Nefret ettiğim insanlar da olsa polisin bir iş adamını, bir belediye başkanını, bir bürokratı sürükleyerek emniyete, emniyetten mahkemeye götürmesini hazmedemiyorum. Bu, polisin işi olmamalı. Yolu da bu olmamalı. FBI muadili kurum bu işlere bakmalı, rencide etmeden soruşturmalı, delilinden emin olduktan sonra. İspatlayabilecek hale geldikten sonra dava açmalı, açılmalı. Herkes ayağıma gelsin şartı mı var, sen git. Ziyaretçi gibi git.
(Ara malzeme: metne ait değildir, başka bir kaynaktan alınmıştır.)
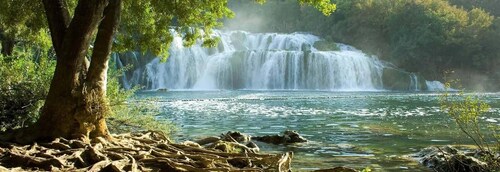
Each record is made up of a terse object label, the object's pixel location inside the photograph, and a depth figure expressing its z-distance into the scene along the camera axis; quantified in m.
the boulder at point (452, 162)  12.00
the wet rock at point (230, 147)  10.74
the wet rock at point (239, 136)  17.56
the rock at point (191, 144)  10.27
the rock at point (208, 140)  12.06
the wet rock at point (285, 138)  18.28
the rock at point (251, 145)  15.17
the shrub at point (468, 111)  10.13
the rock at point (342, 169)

Nedense bu seremoniden büyük bir haz duyuyorlar. 
Birisine suç isnat edenlerin isnatlarını ispat edememeleri halinde ödeyecekleri bir bedel de olmalı. İster savcı, ister polis.. 2001'de yaka paça emniyete sürüklenen afilli operasyon mağdurlarından kaçı hüküm giydi, mahkûm oldu.. Sayanınız var mı?
Beraat edenlere ödediğiniz bir bedel var mı?
(Ara nağme bitti)

....

Hiç kimse yolsuzluk araştırması/soruşturması gibi meşru bir gerekçeyi kılıf yapmasın. Ülkenin en başındaki insana haber verilmeden yapılan her iş gayrimeşrudur/ operasyondur.
Muhalefetin bu işe parti hesabıyla bakması acizliktir.
MİT'in bu işlerden habersiz olması acizliktir. (Haberi varsa o zaman bu bir operasyon değil, karşı operasyondur.)
Bu devletin böyle günlerde bir emirle 15 dakika içinde işgüzarlığa müdahale edecek bir biriminin bir mekanizmasının olmaması acizliktir. 
Kabul edin, yapı çok hantal ve eski.